When businesses slow down, CFOs begin to get nervous. If they decide to tighten their belt, marketing budgets are usually the first to get cut. This is often a shortsighted and reactionary move. If marketing is the fuel for your sales team, the last thing you want to do is suck all of the oxygen out of the room.
If business is slowing, working your existing relationships and retaining customers is vital. But, when the economy slows, they might be cutting back, as well. So it’s imperative that you continue to invest in attracting new customers to fill the voids and help stabilize your revenue.
Certainly, all marketing efforts should be regularly evaluated for efficiency and effectiveness. You want to make sure you’re in the right channels, sending the right message, and spending wisely. But marketing is a long game. The returns typically aren’t immediate.

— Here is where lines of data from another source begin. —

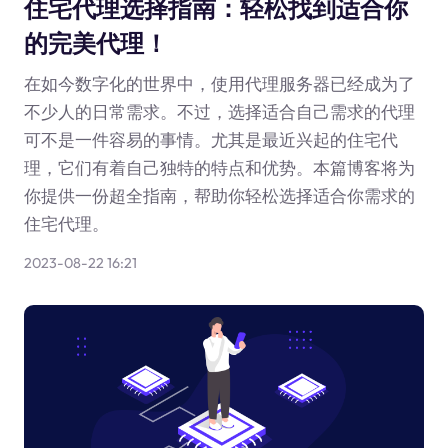
住宅代理选择指南：轻松找到适合你
的完美代理！
在如今数字化的世界中，使用代理服务器已经成为了
不少人的日常需求。不过，选择适合自己需求的代理
可不是一件容易的事情。尤其是最近兴起的住宅代
理，它们有着自己独特的特点和优势。本篇博客将为
你提供一份超全指南，帮助你轻松选择适合你需求的
住宅代理。
2023-08-22 16:21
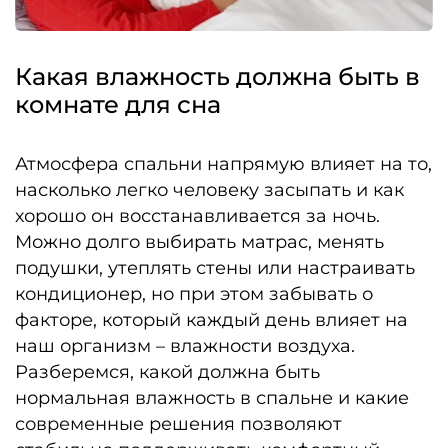
Какая влажность должна быть в
комнате для сна
Атмосфера спальни напрямую влияет на то,
насколько легко человеку засыпать и как
хорошо он восстанавливается за ночь.
Можно долго выбирать матрас, менять
подушки, утеплять стены или настраивать
кондиционер, но при этом забывать о
факторе, который каждый день влияет на
наш организм – влажности воздуха.
Разберемся, какой должна быть
нормальная влажность в спальне и какие
современные решения позволяют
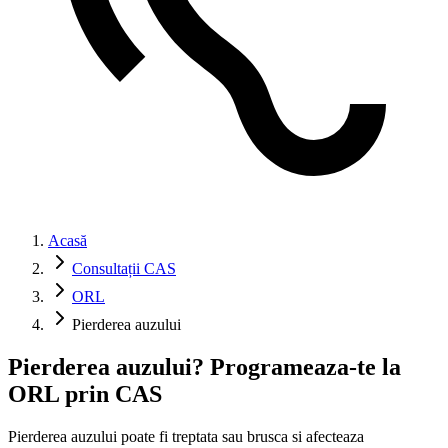
Acasă
Consultații CAS
ORL
Pierderea auzului
Pierderea auzului? Programeaza-te la
ORL prin CAS
Pierderea auzului poate fi treptata sau brusca si afecteaza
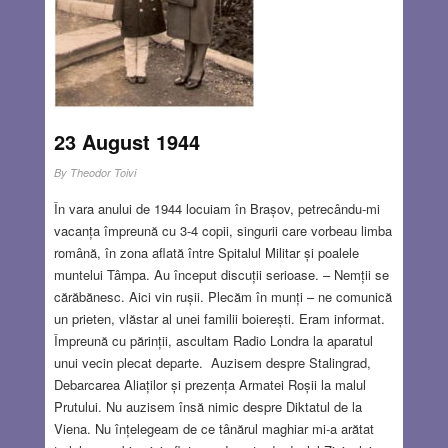
23 August 1944
By
Theodor Toivi
În vara anului de 1944 locuiam în Brașov, petrecându-mi
vacanța împreună cu 3-4 copii, singurii care vorbeau limba
română, în zona aflată între Spitalul Militar și poalele
muntelui Tâmpa. Au început discuții serioase. – Nemții se
cărăbănesc. Aici vin rușii. Plecăm în munți – ne comunică
un prieten, vlăstar al unei familii boierești. Eram informat.
Împreună cu părinții, ascultam Radio Londra la aparatul
unui vecin plecat departe. Auzisem despre Stalingrad,
Debarcarea Aliaților și prezența Armatei Roșii la malul
Prutului. Nu auzisem însă nimic despre Diktatul de la
Viena. Nu înțelegeam de ce tânărul maghiar mi-a arătat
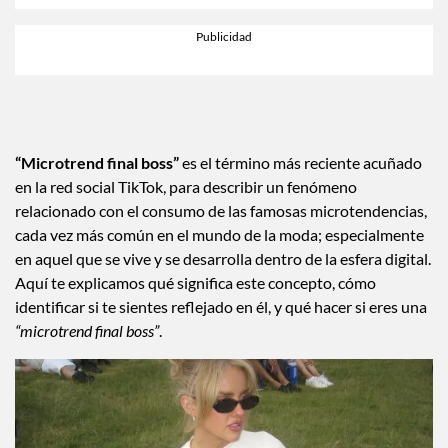
“Microtrend final boss”
es el término más reciente acuñado
en la red social TikTok, para describir un fenómeno
relacionado con el consumo de las famosas microtendencias,
cada vez más común en el mundo de la moda; especialmente
en aquel que se vive y se desarrolla dentro de la esfera digital.
Aquí te explicamos qué significa este concepto, cómo
identificar si te sientes reflejado en él, y qué hacer si eres una
“microtrend final boss”
.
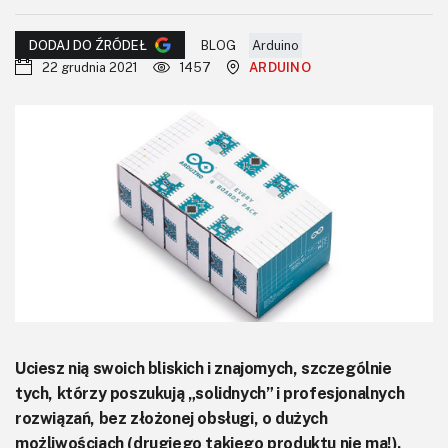
KITy AVT
BLOG
Arduino
DODAJ DO ŹRÓDEŁ
Kontakt
22 grudnia 2021
1457
ARDUINO
Newsletter
Magazyny
Archiwum
Do pobrania
Uciesz nią swoich bliskich i znajomych, szczególnie
tych, którzy poszukują „solidnych” i profesjonalnych
rozwiązań, bez złożonej obsługi, o dużych
możliwościach (drugiego takiego produktu nie ma!).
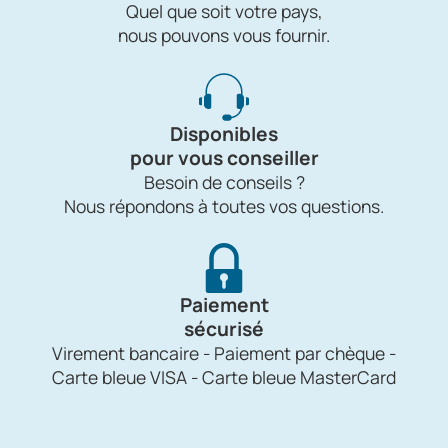
Quel que soit votre pays,
nous pouvons vous fournir.
Disponibles
pour vous conseiller
Besoin de conseils ?
Nous répondons à toutes vos questions.
Paiement
sécurisé
Virement bancaire - Paiement par chèque -
Carte bleue VISA - Carte bleue MasterCard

Those in your accounting department might only see things in black and red and quarter-to-quarter. It’s important to make your case and educate them about why this is the time to double-down on marketing.
Some things to consider before you cut your marketing budget:
- Your revenue may plateau. If marketing is paused during a slowdown, you’ll likely fail to attract new business.
- If your competitors are more aggressive, they could take market share away from you.
- You may be conspicuous in your absence or simply disappear from your prospects’ radar.
- Your brand awareness will begin to wither and lose any momentum you may have built, leaving you to play catch-up when things pick up.
- With decreased brand exposure, your sales cycles could get longer as you need to re-educate your market.
Here are some considerations and ways to keep your foot on the gas pedal:
- During downturns, your competitors might be dialing back their efforts, leaving a huge opportunity for you to fill the void and take market share away from them.
- View your marketing as a mid- to long-term investment instead of a short-term expense and stick to a consistent, calculated, and deliberate plan.
- Survey your current customers to reaffirm your relationship with them, identify their changing habits, and uncover additional needs you can meet.
- Identify strategies that get the most out of your marketing dollars.
- Explore more cost-effective channels and tactics, like social media, SEO, and SEM, to reach your target markets.
- Consider temporary price cuts, discounts, and point-of-purchase incentives to help drive sales.
- Develop referral and brand loyalty programs to keep your existing clients engaged and on board.
- Widen your sales funnel to engage potential buyers who might need an extra nudge or two out of the fringes.
Never stop marketing. Just get smarter about it.
Businesses that continue to invest in marketing during downturns typically bounce back quicker and stronger. Arbitrarily cutting your marketing can kill momentum, miss out on new business, and undermine your long-term growth. If everyone else is slowing down, view it as an opportunity to maintain or increase your budget to grab market share.
Before your CFO places your marketing budget on the chopping block, demonstrate to them that you understand their financial obligations and explore smart changes together.